* **PROBLEM DESCRIPTION**
Please repeat, from the entries that follow, the lines from the one containing "middle pip: (435, 60)" through the one containing "thumb cmc: (486, 158)" exactly, adding nothing.

Joint position lists:
==================================================

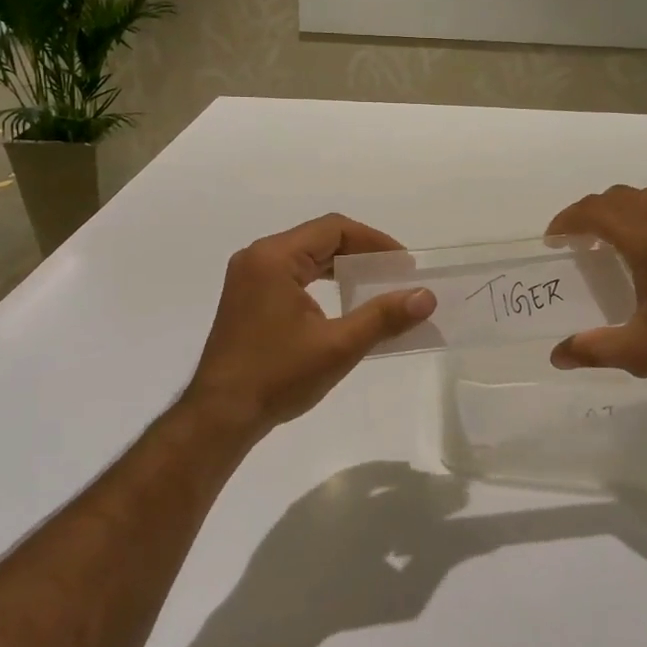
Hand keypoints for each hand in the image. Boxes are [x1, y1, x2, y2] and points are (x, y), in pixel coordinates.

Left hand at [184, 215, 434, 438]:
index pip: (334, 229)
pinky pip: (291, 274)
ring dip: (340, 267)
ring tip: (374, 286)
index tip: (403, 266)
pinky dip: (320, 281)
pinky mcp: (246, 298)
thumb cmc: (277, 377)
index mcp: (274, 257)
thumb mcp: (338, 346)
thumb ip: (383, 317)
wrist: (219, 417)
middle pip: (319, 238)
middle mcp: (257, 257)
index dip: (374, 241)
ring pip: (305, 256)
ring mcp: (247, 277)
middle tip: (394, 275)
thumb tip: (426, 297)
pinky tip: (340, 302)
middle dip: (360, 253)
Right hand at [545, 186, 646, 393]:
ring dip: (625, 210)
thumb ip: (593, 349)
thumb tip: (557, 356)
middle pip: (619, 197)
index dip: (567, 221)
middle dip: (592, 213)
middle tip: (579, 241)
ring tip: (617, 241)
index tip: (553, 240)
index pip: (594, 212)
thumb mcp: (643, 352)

==================================================

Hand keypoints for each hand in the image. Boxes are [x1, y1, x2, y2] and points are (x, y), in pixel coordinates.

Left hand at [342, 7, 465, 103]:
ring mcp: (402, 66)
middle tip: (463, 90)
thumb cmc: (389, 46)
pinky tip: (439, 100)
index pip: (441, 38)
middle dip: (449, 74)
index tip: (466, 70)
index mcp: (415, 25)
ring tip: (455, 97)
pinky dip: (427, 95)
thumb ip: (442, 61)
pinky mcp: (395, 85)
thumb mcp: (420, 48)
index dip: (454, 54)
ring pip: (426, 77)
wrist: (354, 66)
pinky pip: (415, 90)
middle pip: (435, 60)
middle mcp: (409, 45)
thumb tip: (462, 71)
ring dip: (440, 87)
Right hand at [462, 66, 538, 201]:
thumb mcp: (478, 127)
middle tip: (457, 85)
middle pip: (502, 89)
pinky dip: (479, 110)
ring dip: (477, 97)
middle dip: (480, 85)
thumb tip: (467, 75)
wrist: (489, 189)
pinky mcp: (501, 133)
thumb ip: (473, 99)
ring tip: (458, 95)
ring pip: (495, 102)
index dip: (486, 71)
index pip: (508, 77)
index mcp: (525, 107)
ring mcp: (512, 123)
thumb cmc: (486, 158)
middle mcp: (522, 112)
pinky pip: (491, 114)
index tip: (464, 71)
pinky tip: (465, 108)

==================================================

* **ANSWER FOR THE TASK**
middle pip: (435, 60)
middle mcp: (409, 45)
thumb tip: (462, 71)
ring dip: (440, 87)
Right hand at [462, 66, 538, 201]:
thumb mcp: (478, 127)
middle tip: (457, 85)
middle pip: (502, 89)
pinky dip: (479, 110)
ring dip: (477, 97)
middle dip: (480, 85)
thumb tip: (467, 75)
wrist: (489, 189)
pinky mcp: (501, 133)
thumb ip: (473, 99)
ring tip: (458, 95)
ring pip: (495, 102)
index dip: (486, 71)
index pip: (508, 77)
index mcp: (525, 107)
ring mcp: (512, 123)
thumb cmc: (486, 158)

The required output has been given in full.